The associated Shimadzu UHPLC system can be configured with a variety of detectors i.e. Photodiode Array (PDA), Fluorescence, Charged Aerosol Detector (CAD) as well as the Mass Spectrometer (MS).

The system is capable of flow rates of at least 5ml/min so can be used with larger bore columns (<1cm diameter) for semi-preparative chromatography using the optional fraction collector. This can be triggered for sample collection using the appropriate detector signals including mass directed collection.

Waters Xevo TQ-S Tandem LC-MS

This instrument is best suited to quantitative measurement of known target chemicals, even at very low abundance. It offers enormous selectivity based on measuring an analyte that elutes at a particular time, has a particular precursor mass, and fragments to a known product mass (SRM or MRM).

The Xevo TQS has a very efficient system for transferring ions into the first quadrupole plus a sophisticated collision cell that can accumulate ions, fragment them and then release them synchronously into the final quadrupole as it is scanned. This results in significant improvements in sensitivity.

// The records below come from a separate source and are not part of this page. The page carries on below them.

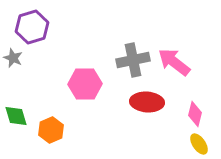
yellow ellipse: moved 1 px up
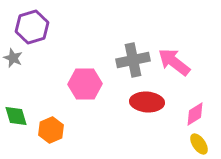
pink diamond: rotated 45 degrees clockwise
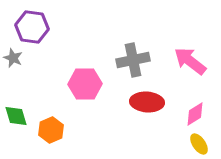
purple hexagon: rotated 24 degrees clockwise
pink arrow: moved 16 px right, 1 px up
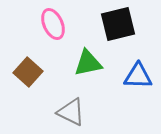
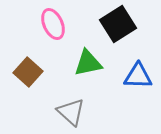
black square: rotated 18 degrees counterclockwise
gray triangle: rotated 16 degrees clockwise
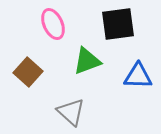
black square: rotated 24 degrees clockwise
green triangle: moved 1 px left, 2 px up; rotated 8 degrees counterclockwise
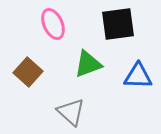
green triangle: moved 1 px right, 3 px down
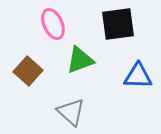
green triangle: moved 8 px left, 4 px up
brown square: moved 1 px up
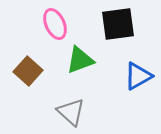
pink ellipse: moved 2 px right
blue triangle: rotated 32 degrees counterclockwise
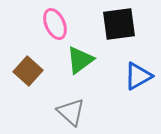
black square: moved 1 px right
green triangle: rotated 16 degrees counterclockwise
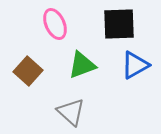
black square: rotated 6 degrees clockwise
green triangle: moved 2 px right, 5 px down; rotated 16 degrees clockwise
blue triangle: moved 3 px left, 11 px up
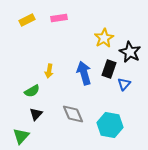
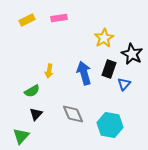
black star: moved 2 px right, 2 px down
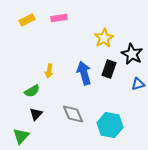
blue triangle: moved 14 px right; rotated 32 degrees clockwise
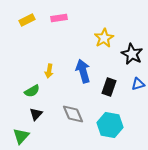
black rectangle: moved 18 px down
blue arrow: moved 1 px left, 2 px up
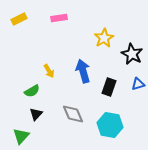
yellow rectangle: moved 8 px left, 1 px up
yellow arrow: rotated 40 degrees counterclockwise
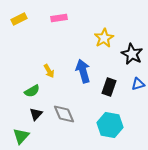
gray diamond: moved 9 px left
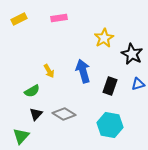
black rectangle: moved 1 px right, 1 px up
gray diamond: rotated 35 degrees counterclockwise
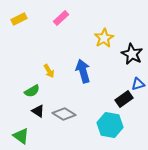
pink rectangle: moved 2 px right; rotated 35 degrees counterclockwise
black rectangle: moved 14 px right, 13 px down; rotated 36 degrees clockwise
black triangle: moved 2 px right, 3 px up; rotated 40 degrees counterclockwise
green triangle: rotated 36 degrees counterclockwise
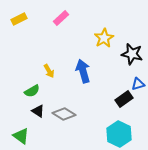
black star: rotated 15 degrees counterclockwise
cyan hexagon: moved 9 px right, 9 px down; rotated 15 degrees clockwise
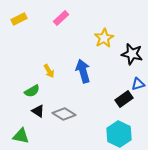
green triangle: rotated 24 degrees counterclockwise
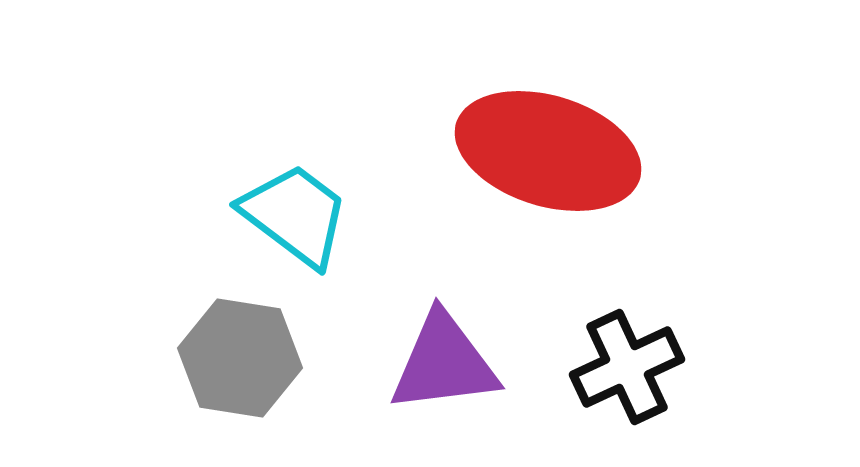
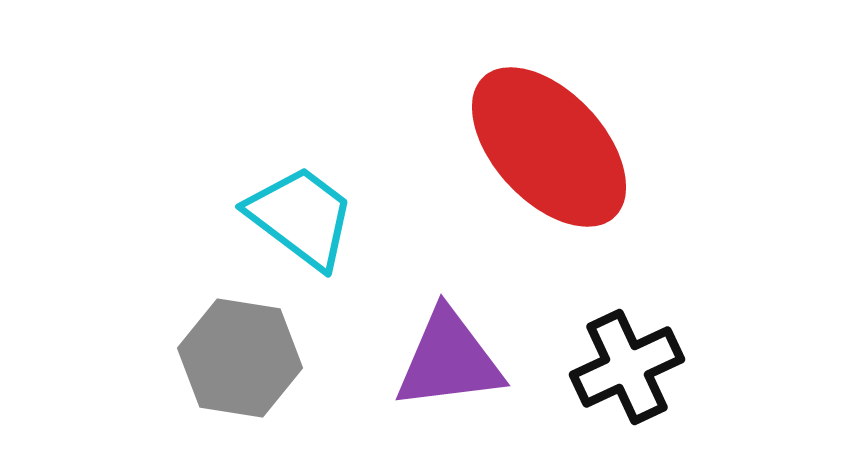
red ellipse: moved 1 px right, 4 px up; rotated 30 degrees clockwise
cyan trapezoid: moved 6 px right, 2 px down
purple triangle: moved 5 px right, 3 px up
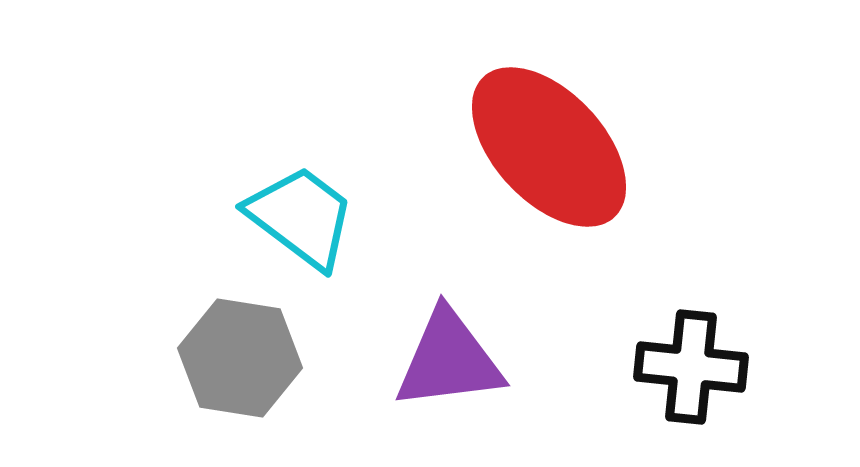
black cross: moved 64 px right; rotated 31 degrees clockwise
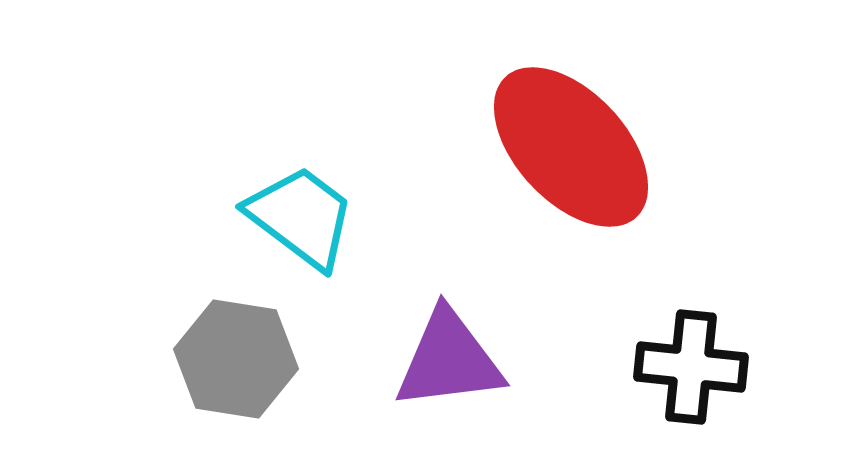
red ellipse: moved 22 px right
gray hexagon: moved 4 px left, 1 px down
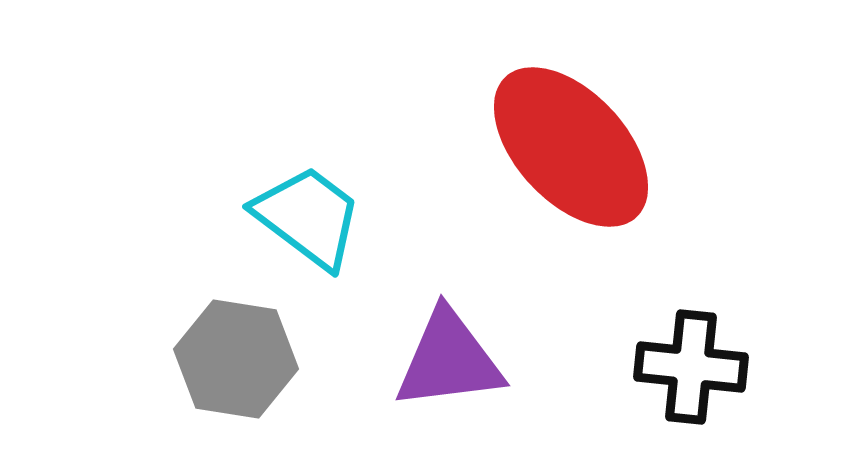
cyan trapezoid: moved 7 px right
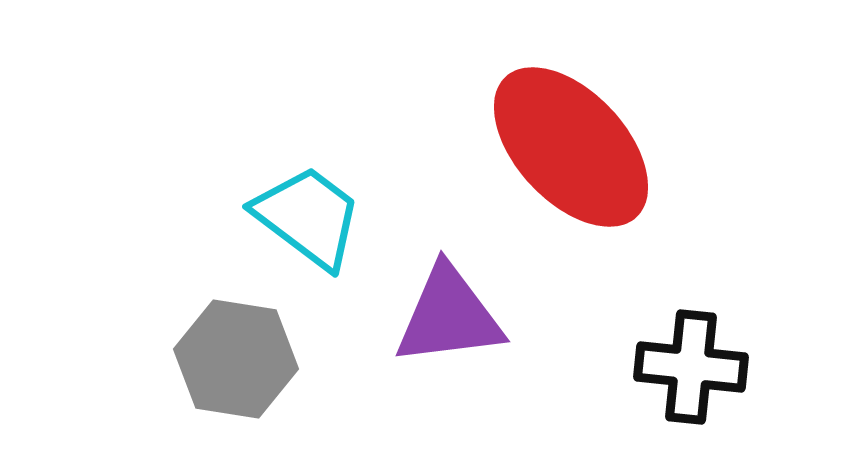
purple triangle: moved 44 px up
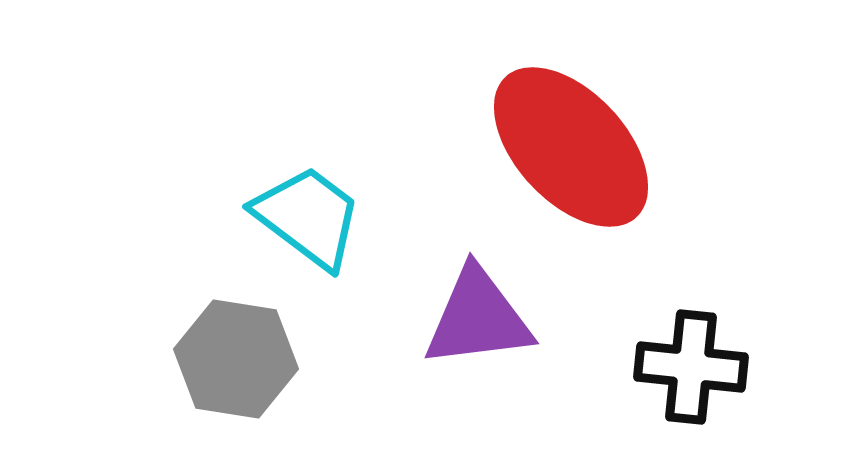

The instrument is also suitable for neutral loss and precursor ion studies and can be used for data-dependent MS-MS scans on unknown peaks. However, an ion trap MS might be more suited to the latter.

The Xevo TQS is equipped with a UPLC system and is capable of collecting data at UPLC rates, enabling very short run times.

The system can also be used for proteomics for which it has an alternative nano-flow chromatography system.